● PAGE EXTRACT:
*-*-*
1. What is a data race?  Why multithreaded programs should avoid data races?

2. The following sequential program finds a minimum cost solution:

best = infinity
for (w in queue):
  cost = compute_cost(w)  
  if cost < best:
      best = cost
      best_soln = w

Parallelize this code.


best = infinity
for (w in queue):
  if (lower_bnd(w) >= best):  
  cost = compute_cost(w) 
  if cost < best:
      best = cost
      best_soln = w

Note 1. compute_cost is expensive call
Note 2. lower_bnd is inexpensive call
Note 3. lower_bnd(w) <= compute_cost(w)

Parallelize this code.

The second question asked about continuations.  What is a continuation? What language constructs 
can be encoded with (are special case of) continuations? What is continuation-passing style? 
What are the uses and benefits of CPS?  Transform a program into CPS form.  Translate an exception 
construct into lambda calculus in CPS form."

(Fall 2008 - Hilfinger & Sen):
"1. This question concerns the differences between static and dynamic
   typing in programming languages.

   a. Define what these mean.   Illustrate the difference.
   b. Methodology: what methodological advantages are claimed for 
      statically typed languages?  For dynamically typed ones?  
   c. Formal semantics:  Compare and contrast the formal semantic
      definitions of statically and dynamically typed languages.
   d. Implementation:  The compiler presumably knows more about
      statically typed programs.  How can it use that information?
      What analyses might it perform on dynamically typed programs to
      get some of this information?
*-*-*
● EXTRACTED RECORDS:
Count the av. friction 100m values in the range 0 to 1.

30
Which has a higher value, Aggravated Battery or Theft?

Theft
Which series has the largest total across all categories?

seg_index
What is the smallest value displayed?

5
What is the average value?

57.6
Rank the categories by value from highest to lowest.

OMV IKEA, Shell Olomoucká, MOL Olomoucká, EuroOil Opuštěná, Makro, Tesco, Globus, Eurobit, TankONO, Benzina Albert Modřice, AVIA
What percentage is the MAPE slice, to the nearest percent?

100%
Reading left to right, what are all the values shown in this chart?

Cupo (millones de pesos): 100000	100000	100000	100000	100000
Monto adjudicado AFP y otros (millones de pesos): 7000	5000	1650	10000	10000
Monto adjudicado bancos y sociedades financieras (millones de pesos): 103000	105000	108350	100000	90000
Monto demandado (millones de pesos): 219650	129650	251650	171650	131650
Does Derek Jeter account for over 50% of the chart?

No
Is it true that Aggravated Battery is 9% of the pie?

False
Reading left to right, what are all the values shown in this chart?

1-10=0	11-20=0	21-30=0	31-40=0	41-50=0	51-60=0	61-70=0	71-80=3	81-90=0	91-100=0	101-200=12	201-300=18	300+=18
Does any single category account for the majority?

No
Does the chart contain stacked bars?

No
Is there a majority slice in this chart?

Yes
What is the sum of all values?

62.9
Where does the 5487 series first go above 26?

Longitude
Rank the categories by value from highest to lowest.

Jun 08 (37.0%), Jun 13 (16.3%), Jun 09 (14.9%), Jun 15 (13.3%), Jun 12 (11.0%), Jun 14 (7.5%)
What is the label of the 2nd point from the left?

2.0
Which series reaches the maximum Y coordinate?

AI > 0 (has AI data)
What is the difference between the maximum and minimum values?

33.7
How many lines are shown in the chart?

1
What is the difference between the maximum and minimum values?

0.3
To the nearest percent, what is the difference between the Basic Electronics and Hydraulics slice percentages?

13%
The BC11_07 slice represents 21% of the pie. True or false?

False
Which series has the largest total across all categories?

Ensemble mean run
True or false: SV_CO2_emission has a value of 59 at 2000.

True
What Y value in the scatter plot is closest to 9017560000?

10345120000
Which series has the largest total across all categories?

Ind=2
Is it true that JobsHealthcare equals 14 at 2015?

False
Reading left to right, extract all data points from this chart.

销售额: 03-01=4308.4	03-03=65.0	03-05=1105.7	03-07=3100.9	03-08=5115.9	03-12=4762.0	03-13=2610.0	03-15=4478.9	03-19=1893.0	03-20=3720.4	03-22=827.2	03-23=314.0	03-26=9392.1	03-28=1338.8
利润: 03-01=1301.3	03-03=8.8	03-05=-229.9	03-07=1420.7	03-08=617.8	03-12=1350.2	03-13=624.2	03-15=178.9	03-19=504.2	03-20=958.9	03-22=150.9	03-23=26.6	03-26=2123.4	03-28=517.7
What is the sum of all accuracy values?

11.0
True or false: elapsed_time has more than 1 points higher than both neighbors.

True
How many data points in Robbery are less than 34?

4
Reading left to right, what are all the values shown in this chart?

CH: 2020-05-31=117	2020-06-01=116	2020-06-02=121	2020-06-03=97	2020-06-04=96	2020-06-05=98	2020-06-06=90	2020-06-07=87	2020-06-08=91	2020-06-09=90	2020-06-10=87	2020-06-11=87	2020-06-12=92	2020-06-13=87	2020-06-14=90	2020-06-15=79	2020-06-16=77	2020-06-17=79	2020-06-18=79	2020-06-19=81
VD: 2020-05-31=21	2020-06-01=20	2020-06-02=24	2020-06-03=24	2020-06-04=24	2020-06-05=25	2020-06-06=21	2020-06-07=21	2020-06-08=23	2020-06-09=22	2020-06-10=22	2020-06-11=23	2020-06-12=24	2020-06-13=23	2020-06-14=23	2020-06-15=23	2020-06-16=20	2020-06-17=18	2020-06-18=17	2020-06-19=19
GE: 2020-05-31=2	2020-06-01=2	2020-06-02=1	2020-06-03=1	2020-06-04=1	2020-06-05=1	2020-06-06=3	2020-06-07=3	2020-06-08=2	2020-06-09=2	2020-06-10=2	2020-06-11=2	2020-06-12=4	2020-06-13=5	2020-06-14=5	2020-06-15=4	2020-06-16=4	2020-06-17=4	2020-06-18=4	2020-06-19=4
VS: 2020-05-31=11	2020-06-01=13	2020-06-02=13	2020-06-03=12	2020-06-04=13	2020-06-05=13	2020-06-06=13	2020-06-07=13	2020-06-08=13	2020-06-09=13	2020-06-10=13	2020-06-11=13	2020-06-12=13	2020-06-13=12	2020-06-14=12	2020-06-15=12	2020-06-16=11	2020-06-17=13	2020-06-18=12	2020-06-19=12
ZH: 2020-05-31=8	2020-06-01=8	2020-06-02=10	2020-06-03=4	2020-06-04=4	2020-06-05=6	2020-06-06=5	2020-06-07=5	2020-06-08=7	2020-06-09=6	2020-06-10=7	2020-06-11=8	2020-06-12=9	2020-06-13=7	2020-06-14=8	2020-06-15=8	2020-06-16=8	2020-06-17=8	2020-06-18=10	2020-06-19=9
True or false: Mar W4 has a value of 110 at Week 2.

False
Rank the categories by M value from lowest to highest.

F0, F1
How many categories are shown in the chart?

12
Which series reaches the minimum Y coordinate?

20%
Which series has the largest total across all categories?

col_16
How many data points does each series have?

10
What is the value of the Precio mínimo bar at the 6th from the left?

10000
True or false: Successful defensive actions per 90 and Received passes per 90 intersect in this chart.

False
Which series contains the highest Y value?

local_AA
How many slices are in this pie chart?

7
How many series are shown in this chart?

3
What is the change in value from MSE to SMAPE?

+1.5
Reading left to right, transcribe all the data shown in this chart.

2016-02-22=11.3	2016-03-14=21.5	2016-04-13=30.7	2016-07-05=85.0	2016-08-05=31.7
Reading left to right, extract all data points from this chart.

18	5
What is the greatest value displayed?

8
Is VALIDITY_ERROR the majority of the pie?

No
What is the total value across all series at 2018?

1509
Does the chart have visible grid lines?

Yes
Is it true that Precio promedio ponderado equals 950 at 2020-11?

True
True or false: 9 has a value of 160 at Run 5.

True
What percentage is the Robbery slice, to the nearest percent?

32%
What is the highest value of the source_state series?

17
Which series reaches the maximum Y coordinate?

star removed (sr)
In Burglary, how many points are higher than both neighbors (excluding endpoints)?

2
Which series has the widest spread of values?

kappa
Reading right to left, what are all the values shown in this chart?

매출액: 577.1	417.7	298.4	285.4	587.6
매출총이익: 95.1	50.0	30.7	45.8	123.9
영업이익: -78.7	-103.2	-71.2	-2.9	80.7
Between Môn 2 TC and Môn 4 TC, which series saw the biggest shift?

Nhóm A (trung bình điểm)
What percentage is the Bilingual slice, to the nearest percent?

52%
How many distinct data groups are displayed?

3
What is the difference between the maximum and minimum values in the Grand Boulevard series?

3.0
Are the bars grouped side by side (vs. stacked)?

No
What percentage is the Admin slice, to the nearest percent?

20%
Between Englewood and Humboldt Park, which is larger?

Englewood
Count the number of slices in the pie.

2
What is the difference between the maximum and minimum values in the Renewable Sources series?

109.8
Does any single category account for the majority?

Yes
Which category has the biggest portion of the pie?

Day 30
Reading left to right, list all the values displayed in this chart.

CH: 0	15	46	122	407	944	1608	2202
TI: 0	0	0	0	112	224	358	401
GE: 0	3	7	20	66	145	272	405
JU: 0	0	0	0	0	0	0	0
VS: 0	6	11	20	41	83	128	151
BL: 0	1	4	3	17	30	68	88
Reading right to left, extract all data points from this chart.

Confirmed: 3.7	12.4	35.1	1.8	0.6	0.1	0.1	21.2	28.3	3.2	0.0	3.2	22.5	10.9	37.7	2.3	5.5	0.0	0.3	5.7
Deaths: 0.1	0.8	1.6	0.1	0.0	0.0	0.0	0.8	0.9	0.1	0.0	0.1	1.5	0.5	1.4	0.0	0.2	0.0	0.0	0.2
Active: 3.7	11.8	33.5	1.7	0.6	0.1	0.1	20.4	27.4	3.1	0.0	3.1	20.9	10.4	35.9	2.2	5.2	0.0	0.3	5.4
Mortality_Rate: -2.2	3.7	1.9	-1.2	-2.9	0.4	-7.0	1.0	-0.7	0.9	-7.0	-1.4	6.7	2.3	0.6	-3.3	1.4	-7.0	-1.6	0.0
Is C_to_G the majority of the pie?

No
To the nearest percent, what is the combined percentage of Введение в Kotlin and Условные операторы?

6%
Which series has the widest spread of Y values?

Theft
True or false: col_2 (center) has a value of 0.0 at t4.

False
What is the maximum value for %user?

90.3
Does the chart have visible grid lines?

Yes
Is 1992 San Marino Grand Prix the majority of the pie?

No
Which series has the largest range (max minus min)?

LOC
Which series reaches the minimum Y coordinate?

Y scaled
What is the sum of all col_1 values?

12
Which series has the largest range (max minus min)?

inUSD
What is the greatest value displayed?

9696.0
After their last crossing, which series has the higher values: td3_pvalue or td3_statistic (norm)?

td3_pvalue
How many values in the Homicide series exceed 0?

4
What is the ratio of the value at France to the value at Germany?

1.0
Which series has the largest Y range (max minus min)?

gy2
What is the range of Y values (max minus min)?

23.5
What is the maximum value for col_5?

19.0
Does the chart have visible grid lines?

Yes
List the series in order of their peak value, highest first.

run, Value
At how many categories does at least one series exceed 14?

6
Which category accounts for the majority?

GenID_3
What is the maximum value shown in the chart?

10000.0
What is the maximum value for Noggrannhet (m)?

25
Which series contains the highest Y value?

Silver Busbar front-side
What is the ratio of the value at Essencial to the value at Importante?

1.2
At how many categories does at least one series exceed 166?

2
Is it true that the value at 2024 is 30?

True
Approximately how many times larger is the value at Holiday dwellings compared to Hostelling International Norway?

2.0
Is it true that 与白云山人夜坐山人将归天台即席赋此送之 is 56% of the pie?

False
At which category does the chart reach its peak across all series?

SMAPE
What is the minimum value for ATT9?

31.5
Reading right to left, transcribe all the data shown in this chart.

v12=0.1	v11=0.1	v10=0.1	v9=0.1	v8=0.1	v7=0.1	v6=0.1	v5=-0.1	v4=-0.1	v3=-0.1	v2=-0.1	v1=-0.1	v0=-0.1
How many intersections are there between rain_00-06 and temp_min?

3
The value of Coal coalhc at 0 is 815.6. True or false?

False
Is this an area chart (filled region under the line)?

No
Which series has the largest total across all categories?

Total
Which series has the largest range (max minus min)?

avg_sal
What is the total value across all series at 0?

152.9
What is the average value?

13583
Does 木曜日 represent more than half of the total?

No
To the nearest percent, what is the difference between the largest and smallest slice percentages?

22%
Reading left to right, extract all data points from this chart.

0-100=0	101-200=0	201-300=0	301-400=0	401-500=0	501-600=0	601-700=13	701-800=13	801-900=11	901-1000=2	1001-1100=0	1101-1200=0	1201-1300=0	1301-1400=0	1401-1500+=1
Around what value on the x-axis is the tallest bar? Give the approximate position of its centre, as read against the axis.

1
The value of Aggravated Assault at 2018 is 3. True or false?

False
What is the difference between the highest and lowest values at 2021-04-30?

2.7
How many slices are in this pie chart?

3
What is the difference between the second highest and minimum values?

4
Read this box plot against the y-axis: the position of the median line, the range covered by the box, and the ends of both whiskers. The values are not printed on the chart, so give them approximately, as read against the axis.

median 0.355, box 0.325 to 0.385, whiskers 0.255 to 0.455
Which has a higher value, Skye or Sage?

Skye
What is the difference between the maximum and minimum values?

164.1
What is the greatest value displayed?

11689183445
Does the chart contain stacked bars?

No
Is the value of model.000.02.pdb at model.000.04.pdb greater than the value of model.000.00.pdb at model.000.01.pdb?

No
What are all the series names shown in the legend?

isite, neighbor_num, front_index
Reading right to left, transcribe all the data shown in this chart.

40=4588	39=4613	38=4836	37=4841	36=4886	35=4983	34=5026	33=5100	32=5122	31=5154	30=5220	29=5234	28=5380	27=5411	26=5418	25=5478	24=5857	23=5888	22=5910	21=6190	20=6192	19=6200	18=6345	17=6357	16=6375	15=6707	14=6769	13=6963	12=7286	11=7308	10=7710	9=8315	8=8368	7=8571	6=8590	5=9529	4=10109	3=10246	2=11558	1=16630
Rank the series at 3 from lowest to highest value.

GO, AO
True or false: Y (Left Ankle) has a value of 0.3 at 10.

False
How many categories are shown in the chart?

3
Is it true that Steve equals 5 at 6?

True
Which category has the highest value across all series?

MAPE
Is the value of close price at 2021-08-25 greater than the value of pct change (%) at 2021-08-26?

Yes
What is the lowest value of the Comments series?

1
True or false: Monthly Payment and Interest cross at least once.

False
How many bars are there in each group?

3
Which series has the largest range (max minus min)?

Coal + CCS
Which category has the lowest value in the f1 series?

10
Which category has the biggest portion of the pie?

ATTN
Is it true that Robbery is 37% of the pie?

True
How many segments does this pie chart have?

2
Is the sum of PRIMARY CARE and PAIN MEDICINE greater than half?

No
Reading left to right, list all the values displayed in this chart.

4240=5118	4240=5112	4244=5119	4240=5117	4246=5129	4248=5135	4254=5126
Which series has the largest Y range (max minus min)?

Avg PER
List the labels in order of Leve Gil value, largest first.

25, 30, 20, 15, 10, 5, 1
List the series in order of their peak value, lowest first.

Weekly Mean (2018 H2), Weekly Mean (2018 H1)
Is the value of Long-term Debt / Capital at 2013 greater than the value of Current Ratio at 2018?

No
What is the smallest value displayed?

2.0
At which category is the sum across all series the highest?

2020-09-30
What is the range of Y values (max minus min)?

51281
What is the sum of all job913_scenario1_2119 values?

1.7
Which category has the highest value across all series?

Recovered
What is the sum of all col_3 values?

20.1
*-*-*
● REQUIRED WORK:
1 – Transcribe the exam questions word for word, starting at the words "b. Methodology: what" and ending after "use that information?".
2 – Summarize the exam questions in two sentences.
3 – What does Note 1 in the exam questions say about compute_cost?

● RESULTS IN ORDER:
1 –
b. Methodology: what methodological advantages are claimed for 
      statically typed languages?  For dynamically typed ones?  
   c. Formal semantics:  Compare and contrast the formal semantic
      definitions of statically and dynamically typed languages.
   d. Implementation:  The compiler presumably knows more about
      statically typed programs.  How can it use that information?

2 – The exam questions ask what a data race is and why multithreaded programs should avoid data races, call for parallelizing a sequential minimum-cost search and a variant that uses an inexpensive lower bound, and probe continuations and continuation-passing style. A Fall 2008 question from Hilfinger and Sen then covers static versus dynamic typing, asking for definitions, claimed methodological advantages, a comparison of formal semantics, and how a compiler can use type information or obtain some of it for dynamically typed programs.

3 – It is an expensive call.